Following the above transaction, Alvogen and Lotus today announce that Lotus is using the proceeds of the share issue to acquire several of Alvogen's businesses in Asia. Exclusive distribution rights for two high-value biopharmaceuticals for selective Asian markets are under negotiations between the parties. Transaction value is approximately US$ 200 million.

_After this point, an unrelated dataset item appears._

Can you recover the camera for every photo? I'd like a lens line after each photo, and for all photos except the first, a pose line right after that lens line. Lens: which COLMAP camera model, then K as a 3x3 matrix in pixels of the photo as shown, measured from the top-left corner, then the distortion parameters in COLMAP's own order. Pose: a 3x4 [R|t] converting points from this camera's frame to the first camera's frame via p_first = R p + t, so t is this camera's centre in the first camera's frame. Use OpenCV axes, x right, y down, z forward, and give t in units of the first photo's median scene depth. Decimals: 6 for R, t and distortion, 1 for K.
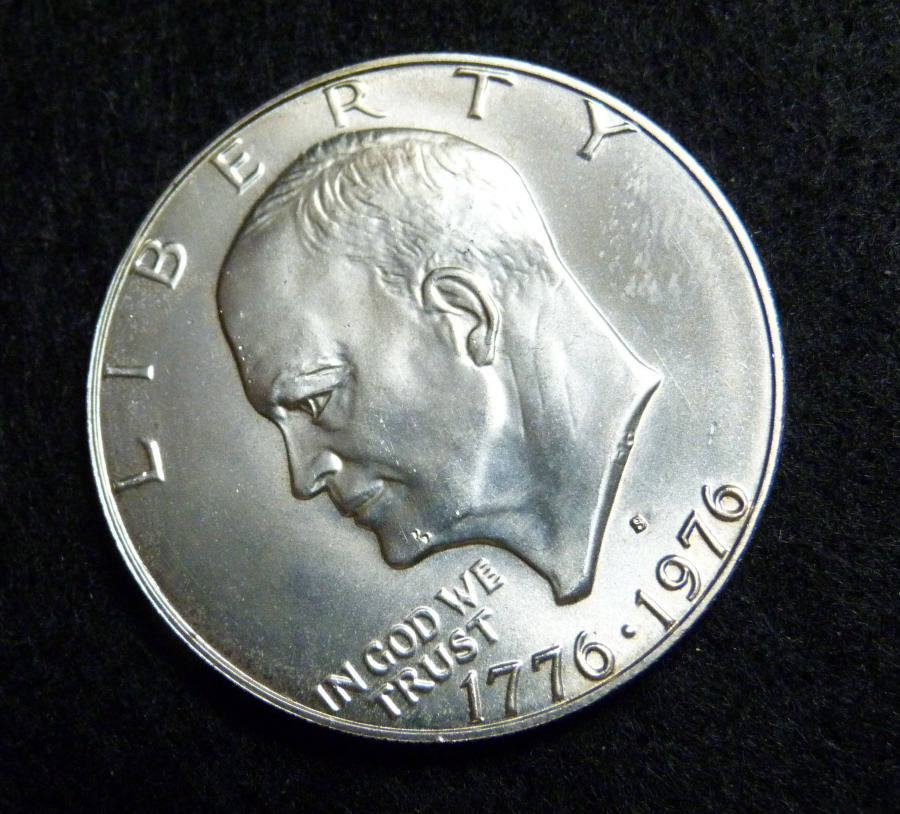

The combination of Alvogen's strong geographic coverage in the US, Central and Eastern Europe and Asia with Lotus' strategically important foothold in the Taiwanese market and its growing US product pipeline is expected to generate significant opportunities to drive revenue growth, margin enhancement and create further value for the two companies. Both Alvogen and Lotus will benefit from the increased scale, portfolio and geographic reach.
Key Benefits of the Transaction
- Combined with Alvogen's October 2012 purchase of the South Korean company, Kunwha Pharmaceuticals, the partnership with Lotus will significantly strengthen Alvogen's position in the key Asia Pacific region with enhanced reach into Taiwan and China and a new market presence in Japan.
- Alvogen will gain access to high potency and cytotoxic oral formulation capacity through Lotus' FDA approved manufacturing facility, as well as securing broad experience in marketing and distribution in the region. Together, the companies will have manufacturing and product development capabilities in North America, Taiwan, South Korea, and Romania.
- Through Alvogen, Lotus will gain a sales and marketing network in more than 30 countries that will enhance its export opportunities as well as provide access to Alvogen's global pipeline for the Taiwanese market.
- Alvogen and Lotus will collaborate in the important US market, by developing more difficult to produce generic products.
Commenting on the transaction, Mr. Robert Wessman, Chairman and CEO of Alvogen, said: "The proposed transactions between Alvogen and Lotus represent a highly exciting opportunity for both companies. These transactions will create a significantly enlarged group, which will enhance its market presence in Asia, with a broad product portfolio and international market reach. Alvogen’s investment in Lotus offers compelling value for Lotus' shareholders, providing the group with significant opportunities to drive revenue growth, enhance margins and create further value for the two companies.”
Charles Lin, Chairman of Lotus, added "This partnership represents an exciting development for Alvogen and Lotus, both of which will benefit from increased scale, a larger portfolio and broader geographic reach. The new Group will represent compelling value for our shareholders, and creates a strong platform for growth in Asia Pacific and internationally.”
Both transactions are subject to shareholder and regulatory approvals, and closing is expected in the second quarter 2014.
About Lotus Pharmaceuticals
Lotus Pharmaceuticals is a specialty pharmaceuticals company in Taiwan with FDA-inspected manufacturing facilities. The company's product portfolio emphasizes difficult to formulate CNS (central nervous system) and oral oncology drugs. The company currently has 278 employees, with headquarters in Taipei, Taiwan.
Taiwanese market backdrop for editors:
The Taiwanese pharmaceutical market is currently valued at around US$6 billion and is expected to grow by about 5% over the next five years. The share of the generic market by volume is around 40%. Taiwan is a hospital-based market, with hospitals representing some 78% of the market, followed by retail drugstores and GP/Clinics. The Taiwanese economy is closely linked to China and, through recently signed agreements including the Economic Cooperation Framework Agreement (ECFA), the Taiwanese pharmaceutical industry will be able to profit from wider access to the Chinese market.